In 2001, Ton was appointed Roche Professor of Immunology at the University of Basel and moved to laboratories initially at the Biozentrum, then to the Department of Biomedicine in Mattenstrase. Research was focussed on identifying a progenitor cell in normal mice having multi-lineage potential similar to the Pax5 deficient cells. After considerable efforts, a population of similar phenotype (B220+,c-kitlow, CD19-, NK1.1-) with multi-lineage potential was indeed found and called Early Progenitor with Lymphoid and Myeloid Potential (EPLM). Recent work carried out by the DECIDE consortium has shown that EPLM contain at least four phenotypically and genotypically distinct subpopulations.

Having developed his stromal cell-based culture systems, Ton was intrigued by the emerging technique of using stromal cells to also grow T cell progenitors. Therefore, he again focussed his attention on T cells. With his critical eye, he realised that there were deficiencies in the culture system being used and for many years, Ton and his laboratory worked on developing an alternative culture system completely free of stromal cells using recombinant proteins only. This they have done and the system is affectionately called “the plastic thymus”.

Using cells grown with such a system, it was now possible to reconstitute mice with cultured and genetically-modified T cell progenitors. However, the phenomenon of autoimmunity, initially observed during his PhD, was again encountered. This time there was T cell autoimmunity due to a lack of regulatory T cells in the host and autoantibodies developed from B cells. Very recently, the laboratory has been able to show that there are two possible origins of such “bad” B cells in GvHD. The first is that they are generated with an already self-reactive receptor which then mutates to recognise self-molecules more avidly. The second is that they develop from cells which initially recognised a non-self antigen but which then mutate to now recognise self.

Therefore, in some ways, Ton’s scientific career went full circle.  

As a scientist and teacher, there are many features that characterise our colleague “Ton”. The first of these was his hard work - he worked long hours. Ton was the consummate experimentalist maintaining absolute and constant passion for his science until very shortly before his death. Most visitors were surprised when they saw an eminent senior research scientist actually at the bench culturing, staining or analysing cells, handling mice or operating a cell sorter!

One of Ton’s greatest attributes was his scientific generosity; the sharing of ideas is a rare quality among scientists. As a university Professor, Ton was an inspirational teacher presenting immunology in the most-simple way. Ton’s sense of humour was all pervasive. Who can forget conversations with Ton about almost any topic - they were full of laughter and amusing anecdotes.

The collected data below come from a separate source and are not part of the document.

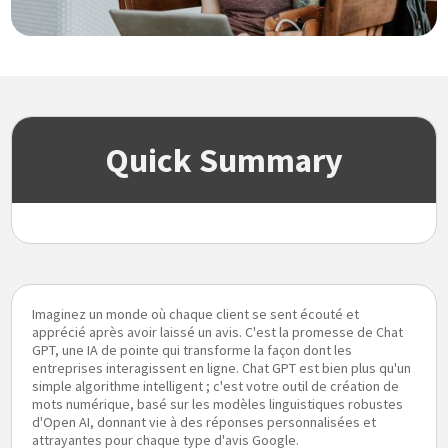
Quick Summary
Imaginez un monde où chaque client se sent écouté et
apprécié après avoir laissé un avis. C'est la promesse de Chat
GPT, une IA de pointe qui transforme la façon dont les
entreprises interagissent en ligne. Chat GPT est bien plus qu'un
simple algorithme intelligent ; c'est votre outil de création de
mots numérique, basé sur les modèles linguistiques robustes
d'Open AI, donnant vie à des réponses personnalisées et
attrayantes pour chaque type d'avis Google.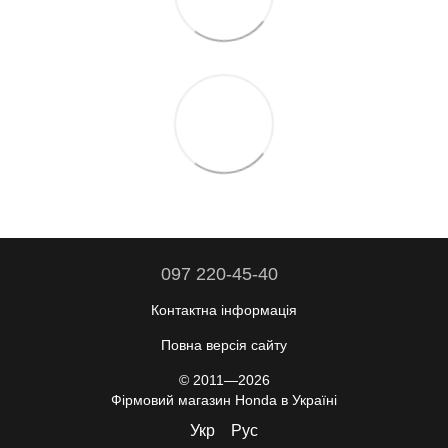
097 220-45-40
Контактна інформація
Повна версія сайту
© 2011—2026
Фірмовий магазин Honda в Україні
Укр
Рус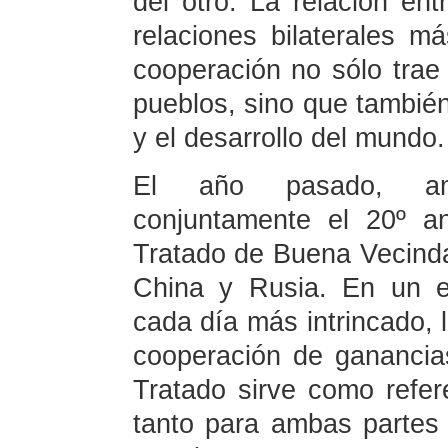
del otro. La relación en
relaciones bilaterales m
cooperación no sólo trae 
pueblos, sino que también 
y el desarrollo del mundo
El año pasado, am
conjuntamente el 20º an
Tratado de Buena Vecind
China y Rusia. En un en
cada día más intrincado, l
cooperación de ganancia
Tratado sirve como refer
tanto para ambas partes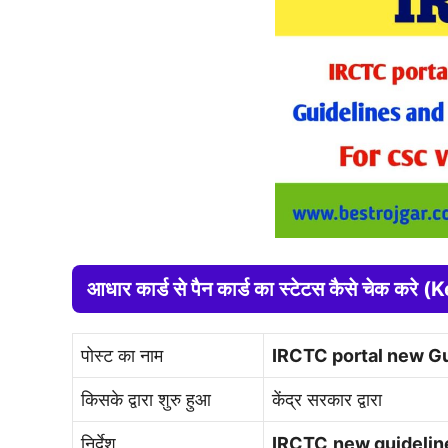
आधार कार्ड से पैन कार्ड का स्टेटस कैसे चेक कर
पोस्ट का नाम
IRCTC portal new Gu
किसके द्वारा शुरु हुआ
केंद्र सरकार द्वारा
निर्देश
IRCTC
new guideline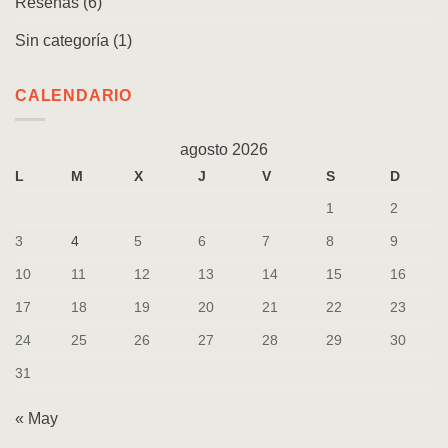
Reseñas
(6)
Sin categoría
(1)
CALENDARIO
agosto 2026
L
M
X
J
V
S
D
1
2
3
4
5
6
7
8
9
10
11
12
13
14
15
16
17
18
19
20
21
22
23
24
25
26
27
28
29
30
31
« May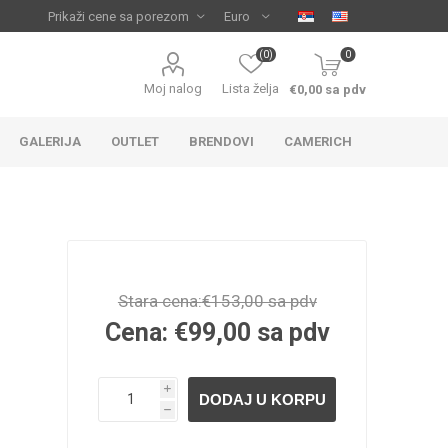
(0)
0
Moj nalog
Lista želja
€0,00 sa pdv
GALERIJA
OUTLET
BRENDOVI
CAMERICH
Stara cena:
€153,00 sa pdv
Cena:
€99,00 sa pdv
IJA
 ZA
TUŠ KADE
IJE
i
h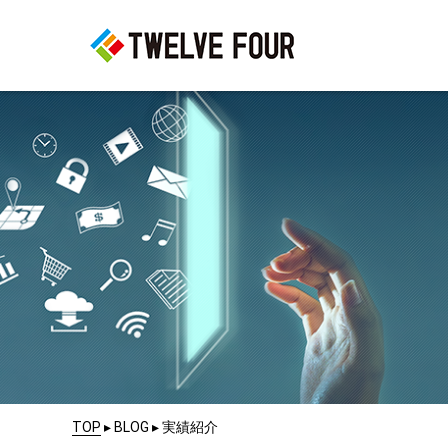
TOP
▸
BLOG
▸
実績紹介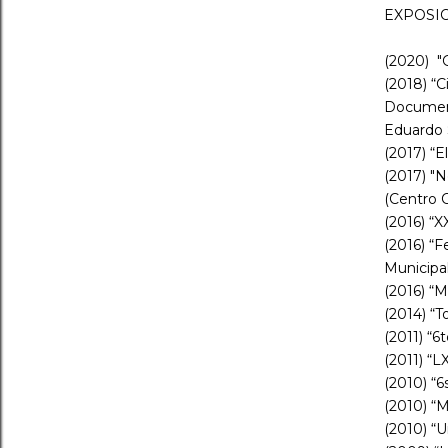
EXPOSI
(2020)
"
(2018) “
Document
Eduardo 
(2017) “E
(2017) "
(Centro C
(2016) “X
(2016) “F
Municipal
(2016) “M
(2014) “T
(2011) “6
(2011) “L
(2010) “6
(2010) “
(2010) “U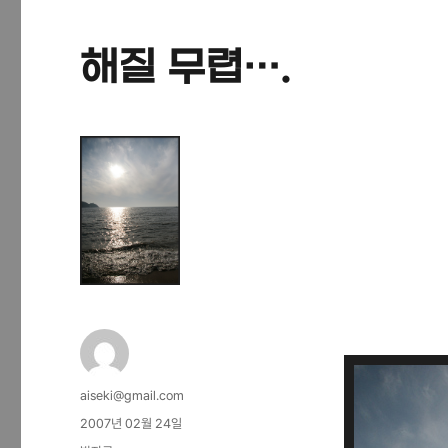
해질 무렵….
글
aiseki@gmail.com
쓴
작
2007년 02월 24일
이
성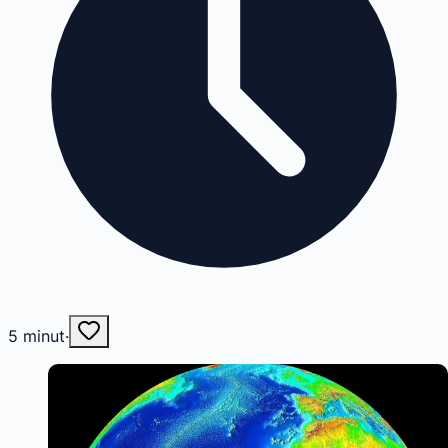
5
minut
·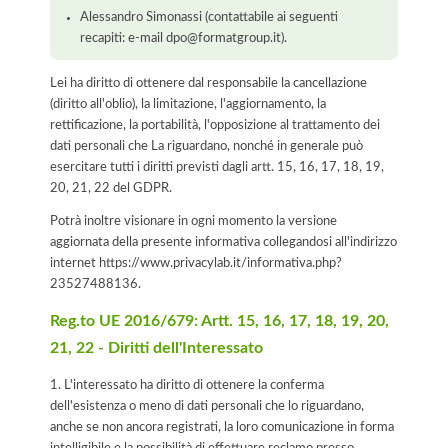
Alessandro Simonassi (contattabile ai seguenti
recapiti: e-mail dpo@formatgroup.it).
Lei ha diritto di ottenere dal responsabile la cancellazione
(diritto all'oblio), la limitazione, l'aggiornamento, la
rettificazione, la portabilità, l'opposizione al trattamento dei
dati personali che La riguardano, nonché in generale può
esercitare tutti i diritti previsti dagli artt. 15, 16, 17, 18, 19,
20, 21, 22 del GDPR.
Potrà inoltre visionare in ogni momento la versione
aggiornata della presente informativa collegandosi all'indirizzo
internet
https://www.privacylab.it/informativa.php?
23527488136
.
Reg.to UE 2016/679: Artt. 15, 16, 17, 18, 19, 20,
21, 22 - Diritti dell'Interessato
1. L'interessato ha diritto di ottenere la conferma
dell'esistenza o meno di dati personali che lo riguardano,
anche se non ancora registrati, la loro comunicazione in forma
intelligibile e la possibilità di effettuare reclamo presso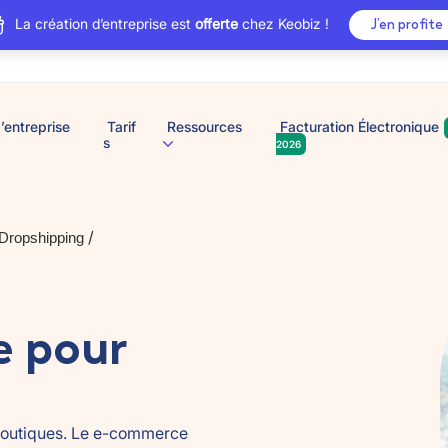
La création d’entreprise est
offerte
chez Keobiz !
J’en profite
’entreprise
Tarif
Ressources
Facturation Électronique
s
2026
/
Dropshipping
e pour
boutiques. Le e-commerce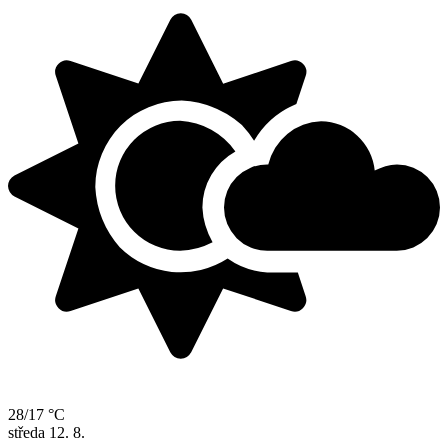
28/17 °C
středa
12. 8.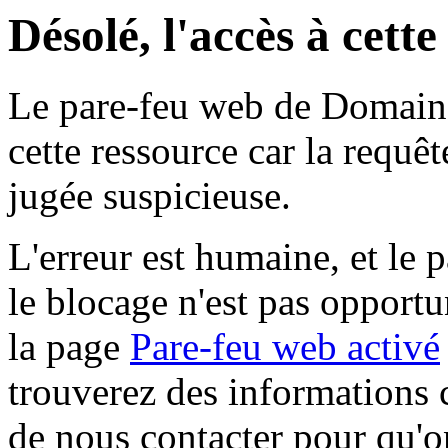
Désolé, l'accès à cett
Le pare-feu web de Domaine 
cette ressource car la requê
jugée suspicieuse.
L'erreur est humaine, et le p
le blocage n'est pas opportu
la page
Pare-feu web activé
trouverez des informations 
de nous contacter pour qu'o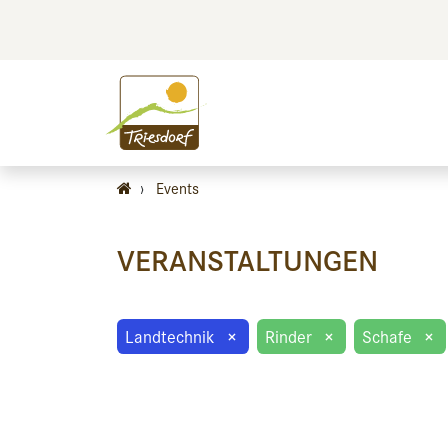
BILDEN
BES
›
Events
VERANSTALTUNGEN
Landtechnik
×
Rinder
×
Schafe
×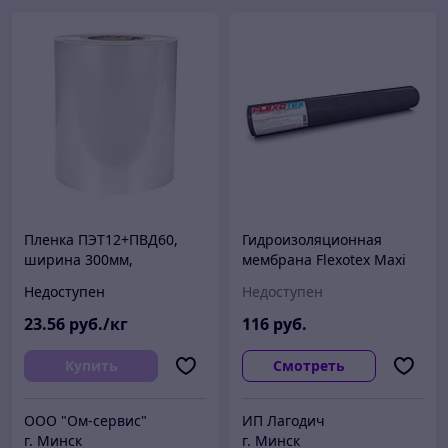
Пленка ПЭТ12+ПВД60,
Гидроизоляционная
ширина 300мм,
мембрана Flexotex Maxi
ламинированная
140
Недоступен
Недоступен
23
.56
руб./кг
116
руб.
Купить
Смотреть
ООО "Ом-сервис"
ИП Лагодич
г. Минск
г. Минск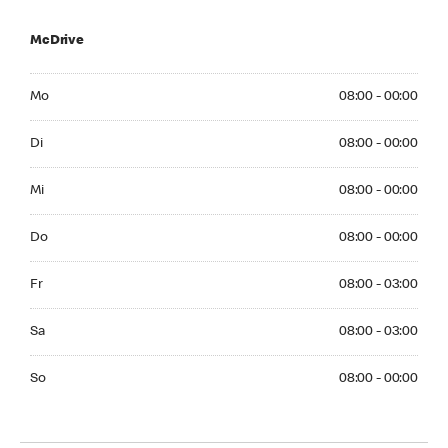
McDrive
Monday 08:00 - 00:00
Mo
08:00 - 00:00
Tuesday 08:00 - 00:00
Di
08:00 - 00:00
Wednesday 08:00 - 00:00
Mi
08:00 - 00:00
Thuesday 08:00 - 00:00
Do
08:00 - 00:00
Friday 08:00 - 03:00
Fr
08:00 - 03:00
Saturday 08:00 - 03:00
Sa
08:00 - 03:00
Sunday 08:00 - 00:00
So
08:00 - 00:00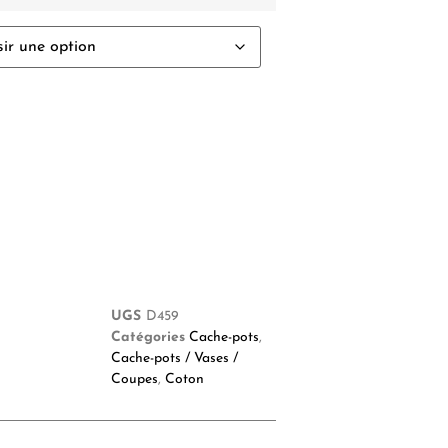
UGS
D459
Catégories
Cache-pots
,
Cache-pots / Vases /
Coupes
,
Coton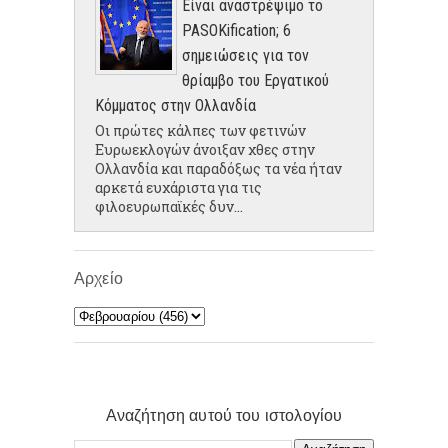
Είναι αναστρέψιμο το
PASOKification; 6
σημειώσεις για τον
θρίαμβο του Εργατικού
Κόμματος στην Ολλανδία
Οι πρώτες κάλπες των φετινών
Ευρωεκλογών άνοιξαν χθες στην
Ολλανδία και παραδόξως τα νέα ήταν
αρκετά ευχάριστα για τις
φιλοευρωπαϊκές δυν...
Αρχείο
Αναζήτηση αυτού του ιστολογίου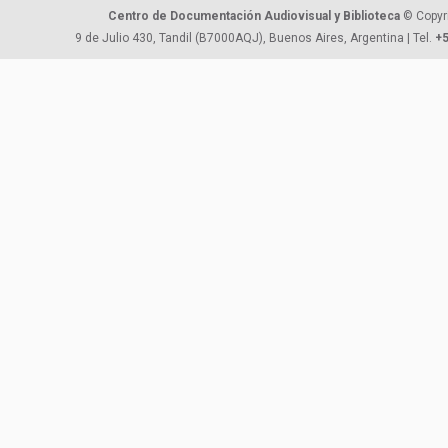
Centro de Documentación Audiovisual y Biblioteca
© Copyr
9 de Julio 430, Tandil (B7000AQJ), Buenos Aires, Argentina | Tel.
+5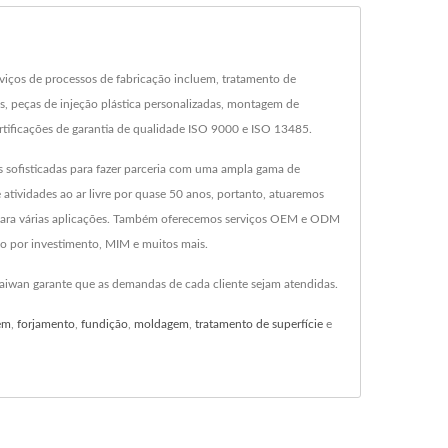
rviços de processos de fabricação incluem, tratamento de
is, peças de injeção plástica personalizadas, montagem de
rtificações de garantia de qualidade ISO 9000 e ISO 13485.
s sofisticadas para fazer parceria com uma ampla gama de
 atividades ao ar livre por quase 50 anos, portanto, atuaremos
 para várias aplicações. Também oferecemos serviços OEM e ODM
ão por investimento, MIM e muitos mais.
Taiwan garante que as demandas de cada cliente sejam atendidas.
em
,
forjamento
,
fundição
,
moldagem
,
tratamento de superfície
e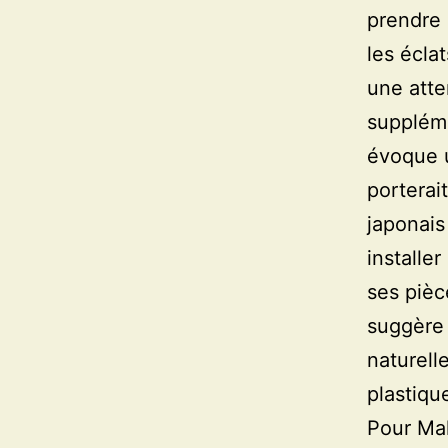
prendre 
les écla
une atte
suppléme
évoque u
porterai
japonais
installe
ses pièc
suggère 
naturell
plastiqu
Pour Mak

As well as his numerous publications, Ton’s legacy is having mentored a whole generation of scientists whose careers were either started, or influenced by his work. This includes the two DECIDE ESR’s lucky enough to have been working in Ton’s laboratory.

For the DECIDE consortium, Ton was its Director of Research and he fulfilled this role with his inimitable energy and scientific rigour. All ESR’s were always most appreciative of his comments and suggestions regarding their projects. He was a genuine “Doktorvater” or scientific father of ESR’s.

It is still difficult to believe that we will no longer hear Ton’s voice.